YOUR INSTRUCTIONS: From the first line of the listing, copy each line exactly until you have included the line with "9.2.2 会社のスナップショット"; leave out the pictures.

DATA IN THIS EXERCISE:

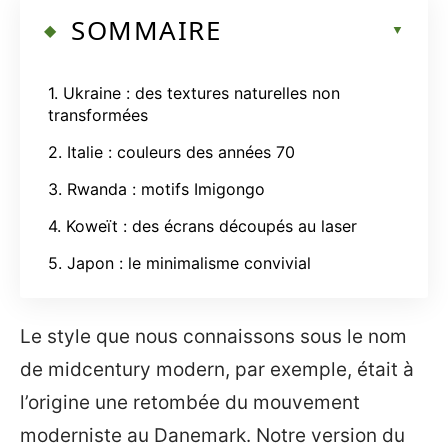
SOMMAIRE
1. Ukraine : des textures naturelles non
transformées
2. Italie : couleurs des années 70
3. Rwanda : motifs Imigongo
4. Koweït : des écrans découpés au laser
5. Japon : le minimalisme convivial
Le style que nous connaissons sous le nom
de midcentury modern, par exemple, était à
l’origine une retombée du mouvement
moderniste au Danemark. Notre version du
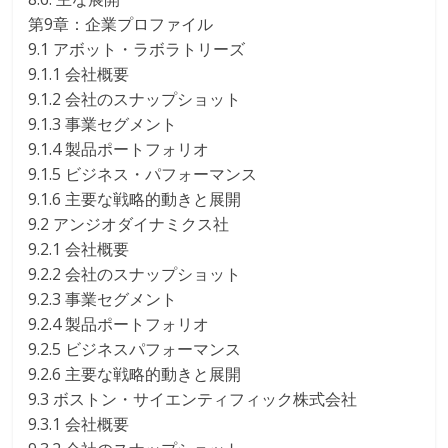
第9章：企業プロファイル
9.1 アボット・ラボラトリーズ
9.1.1 会社概要
9.1.2 会社のスナップショット
9.1.3 事業セグメント
9.1.4 製品ポートフォリオ
9.1.5 ビジネス・パフォーマンス
9.1.6 主要な戦略的動きと展開
9.2 アンジオダイナミクス社
9.2.1 会社概要
9.2.2 会社のスナップショット
9.2.3 事業セグメント
9.2.4 製品ポートフォリオ
9.2.5 ビジネスパフォーマンス
9.2.6 主要な戦略的動きと展開
9.3 ボストン・サイエンティフィック株式会社
9.3.1 会社概要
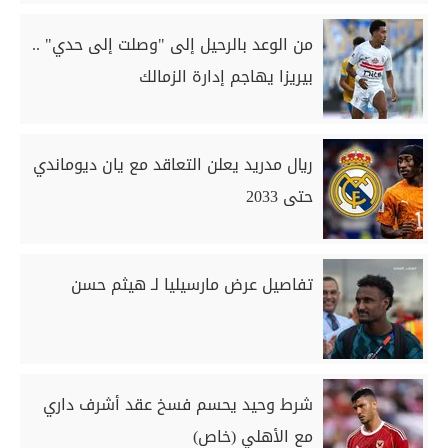
من الوعد بالرحيل إلى "وصلت إلى حدي" ..
بيريزا يهاجم إدارة الزمالك
ريال مدريد يعلن التعاقد مع يان ديوماندي
حتى 2033
تفاصيل عرض مارسيليا لـ هيثم حسن
شرط وحيد يحسم فسخ عقد أشرف داري
مع الأهلي (خاص)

ANSWER BOX:
SOMMAIRE
1. Ukraine : des textures naturelles non
transformées
2. Italie : couleurs des années 70
3. Rwanda : motifs Imigongo
4. Koweït : des écrans découpés au laser
5. Japon : le minimalisme convivial
Le style que nous connaissons sous le nom
de midcentury modern, par exemple, était à
l’origine une retombée du mouvement
moderniste au Danemark. Notre version du
第9章：企業プロファイル
9.1 アボット・ラボラトリーズ
9.1.1 会社概要
9.1.2 会社のスナップショット
9.1.3 事業セグメント
9.1.4 製品ポートフォリオ
9.1.5 ビジネス・パフォーマンス
9.1.6 主要な戦略的動きと展開
9.2 アンジオダイナミクス社
9.2.1 会社概要
9.2.2 会社のスナップショット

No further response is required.